Distantly, he hears the Jolli-Tyme jingle, and then the rough sensation of the tube sliding out of his mouth as Lynka pulls him from the apparatus, saves him. Park gets a whiff of her hair and gags.
"I think you had a seizure," she says. "Are you okay?"
It's a stupid question even if she doesn't know it's stupid. Park looks back at the van. Surely his neighbors know what he's done. She was just a piece of code, but then again, so is he. And Lynka. And "Dad."
"Park." Lynka shakes him a little. "Wake up."
But there's no waking up from this, Park knows. No joyous reunion with his body, with his old life. No in-the-flesh Technician waking him up to tell him what he's missed during the last twenty, or two hundred, or two thousand years.
Earth could be burned to a cinder, or be elevated to a paradise. His body is almost certainly gone, and whoever or whatever lives outside now has no reason to plug in the time capsule that is Home Sweet Home. Someday, if these distant beings become curious about life in the twenty-first century, they might do that, if they can find technology compatible with this particular sardine can world. Park doesn't think they will.
The Simulation-Owners' Association contracts had planned for many things, but they couldn't plan for obsolescence.
Park says, "I need to go home." And because this is Home Sweet Home, he says it and then he's there.
The man who could have been Park's father isn't home when Park steps across the threshold, though there's a stained T-shirt with "Best of the West" printed on it strewn across the pointless hearth. Park goes into his bedroom, pulls out the incongruous copy of War and Peace, and tries to go to sleep.
It's too loud to sleep, though, and he tosses against the pillow like he's having a fit. Park's not sure if it's the woman he's killed or the woman who probably wasn't his mom, but there are voices in the air, thick as chalk dust.
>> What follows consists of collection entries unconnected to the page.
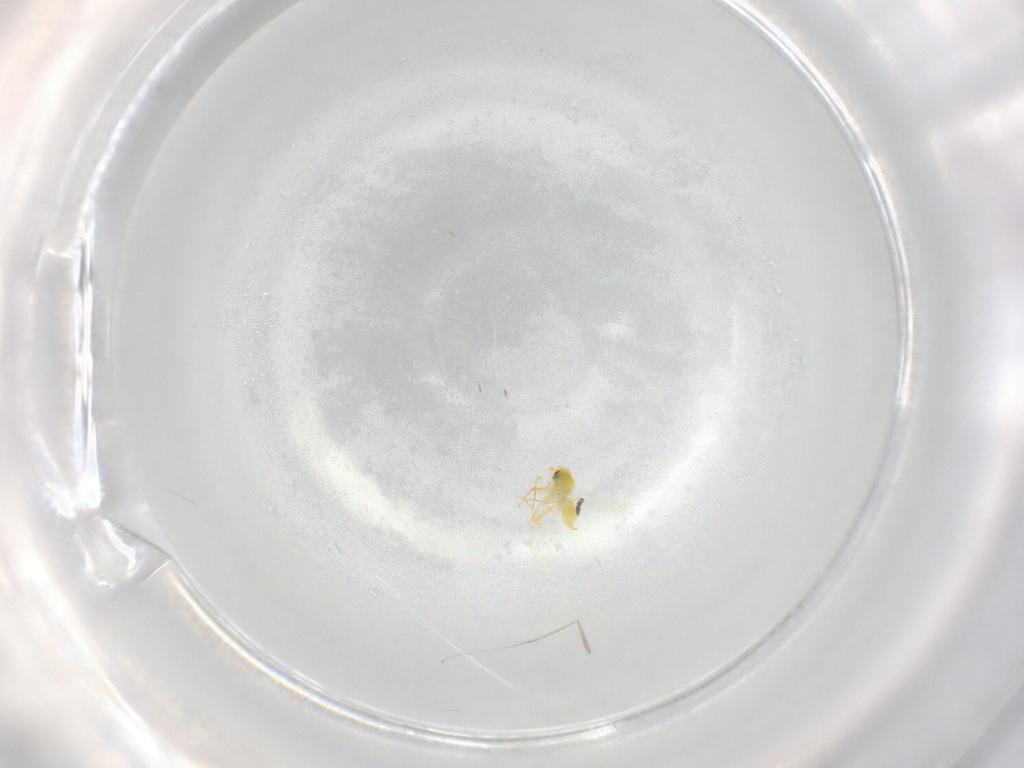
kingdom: Animalia
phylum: Arthropoda
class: Insecta
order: Hemiptera
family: Aleyrodidae
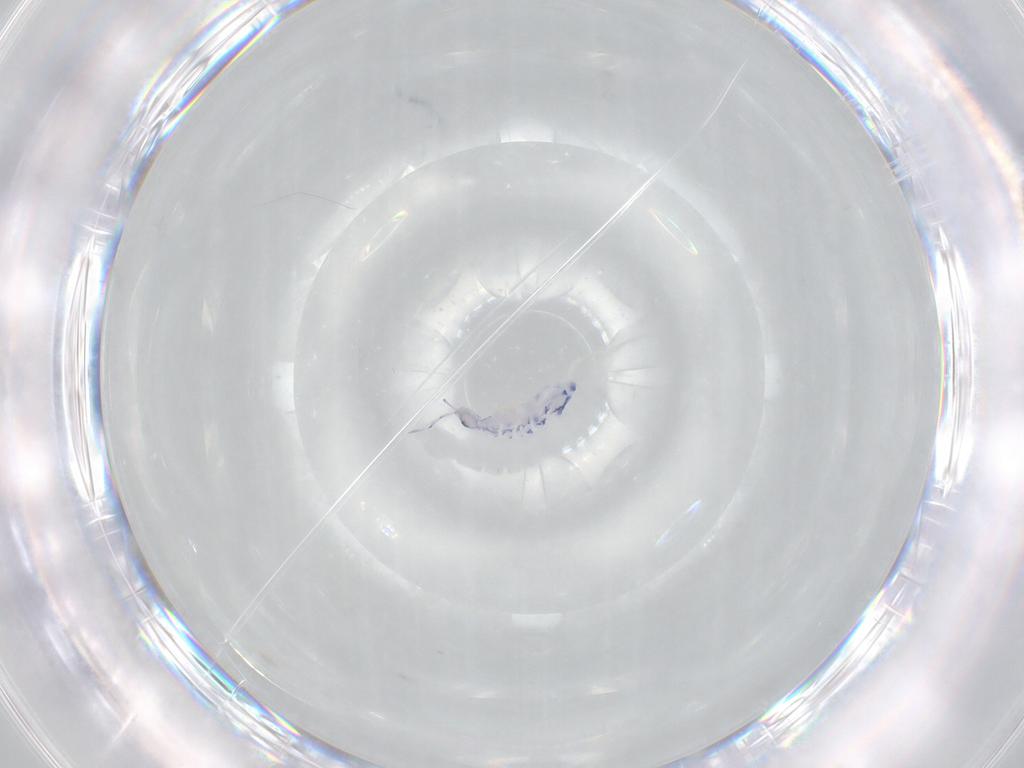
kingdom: Animalia
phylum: Arthropoda
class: Collembola
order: Entomobryomorpha
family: Entomobryidae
He presses his face against the wall and breathes in.
The End
This story was first published on Friday, July 4th, 2014


Author Comments

The last neighborhood I lived in had a meth problem. Every evening around nine, rain or shine, an unmarked "ice cream truck" would make the rounds. I never saw any kids there, just shifty teens and adults looking to score. I combined the image of a van peddling some mysterious substance with a concept of a virtual suburban prison for the rich, and the story was born.